---------- SOURCE DOCUMENT

Camp Aldershot is a military training facility in Nova Scotia's Annapolis Valley. (WO Jerry Kean/5Cdn Div HQ Public Affairs - image credit)
Camp Aldershot is a military training facility in Nova Scotia's Annapolis Valley. (WO Jerry Kean/5Cdn Div HQ Public Affairs - image credit)

There is now a clear explanation of what happened in the fall of 2020 when a bizarre military misstep led some Nova Scotians to fear the province had released wolves into the wild.

It began with a handful of military reservists testing psychological tactics at a weekend exercise at Camp Aldershot in the Annapolis Valley. They were trying to convince another group that there were wolves in the woods nearby.

It ended with frantic briefings sent up the chain of command to Canada's defence minister and the head of NORAD, newly released documents reveal. CBC News has obtained 1,500 pages of emails related to the incident after requesting them more than three years ago.

The documents offer a glimpse at how military officials reacted when their "wolf letter" leaked into the real world.

'Please tell me this isn't something you guys did'

It was Friday afternoon heading into the Thanksgiving weekend when Lt-Col. Todd Harris saw a CBC News story. His weekend was about to get worse.

The story quoted provincial officials who warned of a hoax memo designed to look official that said the province had reintroduced wolves in Nova Scotia and had released a pack of them near Camp Aldershot. Officials had received questions from residents who had seen the letter, but nobody knew where it came from.

Harris knew that a group of Canadian Armed Forces reservists had held training the week prior where they'd tried to mislead another group of soldiers into believing there were wolves in the woods nearby.

"Please tell me this isn't something you guys did," Harris wrote to his colleagues who organized the training. He included a link to the news article.

Part of the 1,500 pages of emails and documents disclosed as part of an Access to Information & Privacy request filed by CBC News in October 2020.
Part of the 1,500 pages of emails and documents disclosed as part of an Access to Information & Privacy request filed by CBC News in October 2020.

Part of the 1,500 pages of emails and documents disclosed. (Brett Ruskin)

The mock letter was indeed the same one created for the military exercise.

It was designed to look like an authentic memo from the Province of Nova Scotia — complete with government logos and contact details for real-life employees.

'Apologies for interrupting your weekend'

A recap of what happened was prepared and sent out the next day.

"Apologies for interrupting your weekend however you should be aware of this developing situation," Col. Shane Gallant wrote to senior leaders of the 5th Canadian Division, which includes all army members across Atlantic Canada.

The letter was only part of the psychological exercise. The reservists waited for nightfall, then mounted a speaker atop a military vehicle, and drove through the woods blasting wolf howl sounds.

The training exercise used the Genasys LRAD 450XL, a tactical speaker system that can be heard more than 1,600 metres away. The speaker is seen here mounted to a boat.
The training exercise used the Genasys LRAD 450XL, a tactical speaker system that can be heard more than 1,600 metres away. The speaker is seen here mounted to a boat.

The training exercise used a tactical speaker system that can be heard more than 1,600 metres away. The speaker is seen here mounted to a boat. (Courtesy: Danimex)

The morning after the howl hoax, the reservists packed up their gear to head home to Halifax.

Before they left, they went to collect copies of the fake letter but found the building had been cleaned. They assumed all the letters had been thrown away.

--------------------
---------- GIVEN DATA

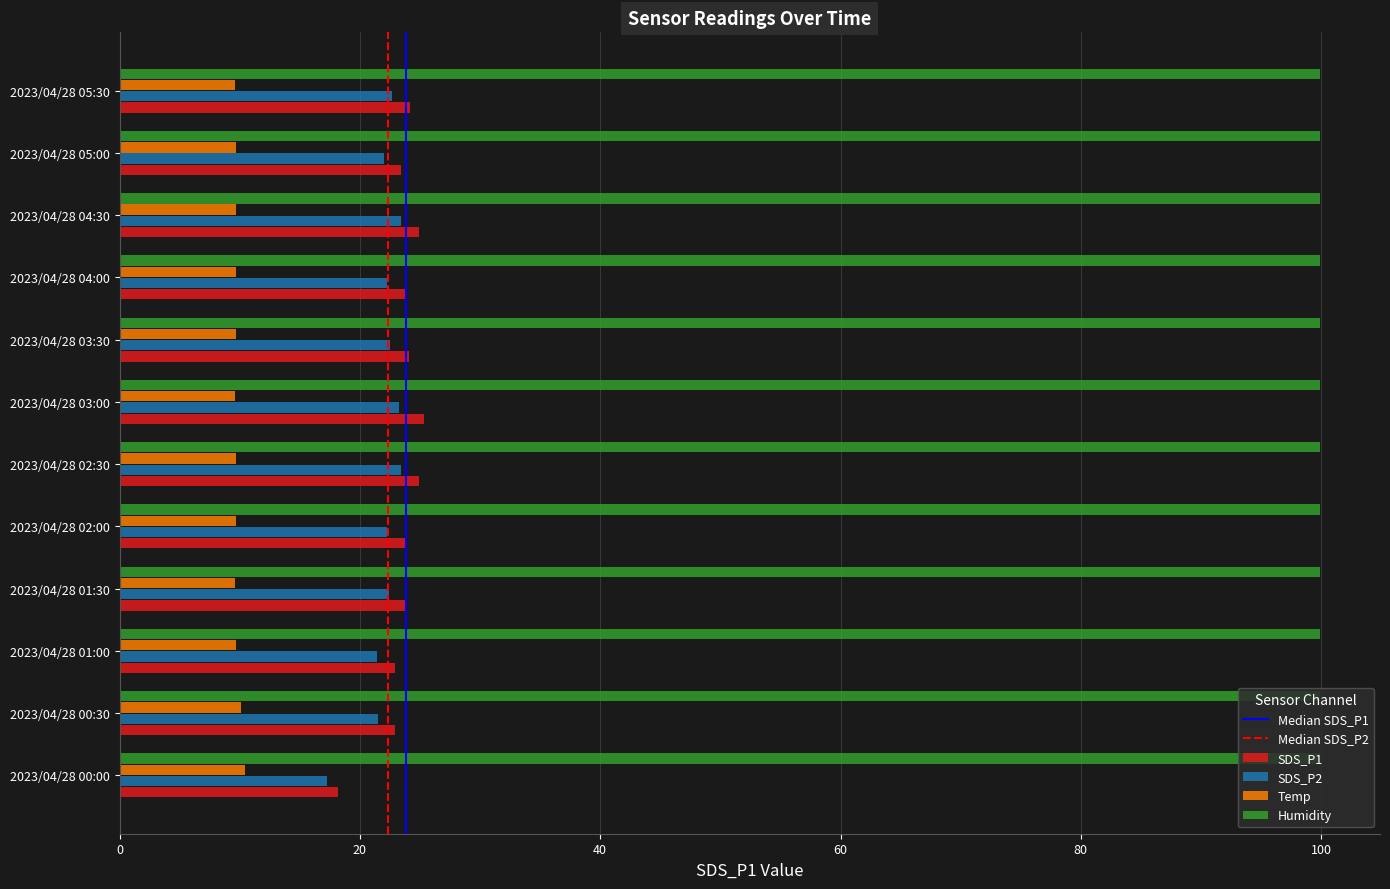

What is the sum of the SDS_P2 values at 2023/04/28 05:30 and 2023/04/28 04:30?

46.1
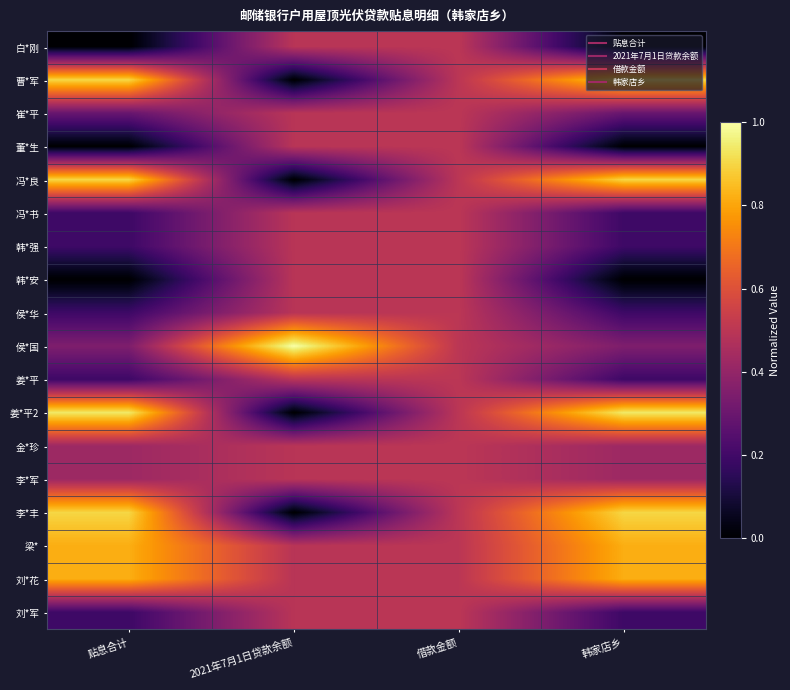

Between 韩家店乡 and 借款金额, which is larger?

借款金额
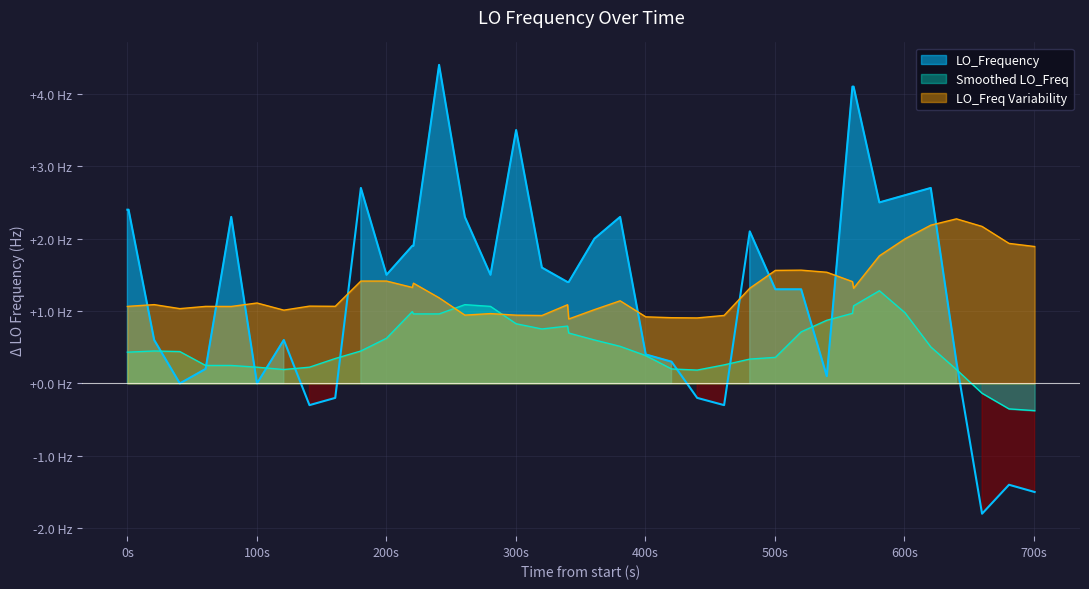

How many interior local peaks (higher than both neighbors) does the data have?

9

--------------------
---------- GIVEN DATA

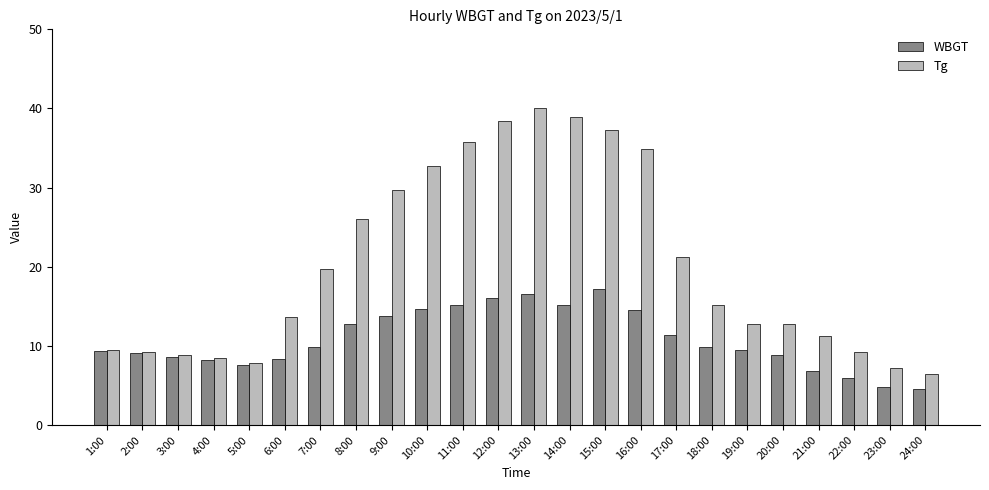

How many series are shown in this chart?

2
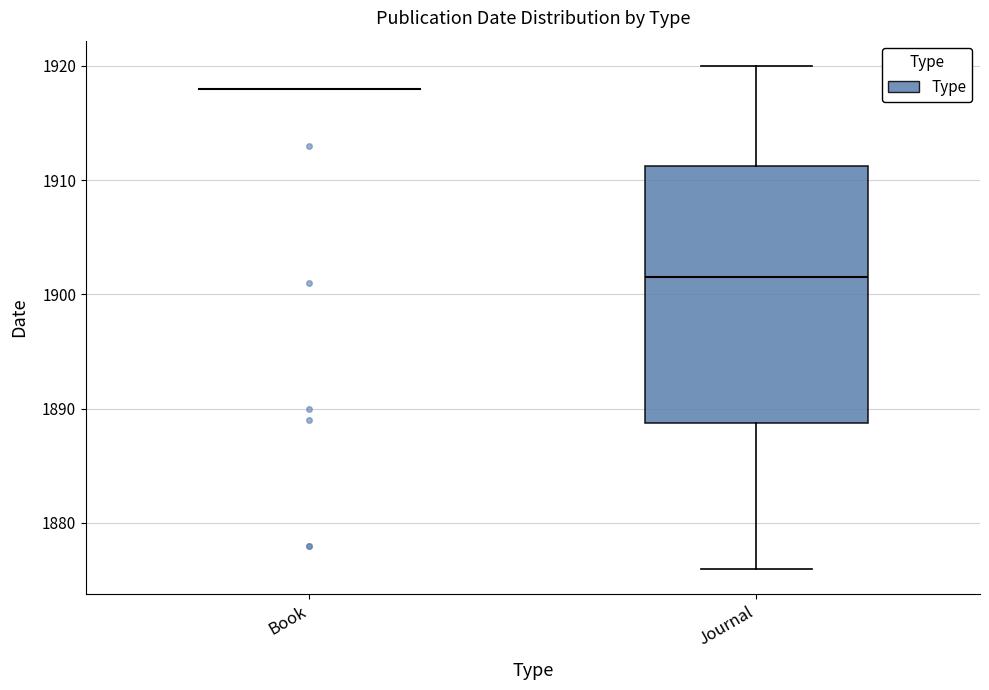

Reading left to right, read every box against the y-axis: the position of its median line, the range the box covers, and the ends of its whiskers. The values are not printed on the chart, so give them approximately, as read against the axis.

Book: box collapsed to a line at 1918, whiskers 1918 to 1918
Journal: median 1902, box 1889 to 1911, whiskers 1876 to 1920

--------------------

THINGS TO DO >>
A. Which people does the article about the wolf hoax identify with a military rank? Give each with the rank shown.
B. Please copy the entries from the line with "Between 韩家店乡 and 借款金额, which is larger?" to the line with "How many interior", leaving out the pictures.

ACTIVITY ANSWERS >>
A.
WO Jerry Kean
Lt-Col. Todd Harris
Col. Shane Gallant

B.
Between 韩家店乡 and 借款金额, which is larger?

借款金额

How many interior local peaks (higher than both neighbors) does the data have?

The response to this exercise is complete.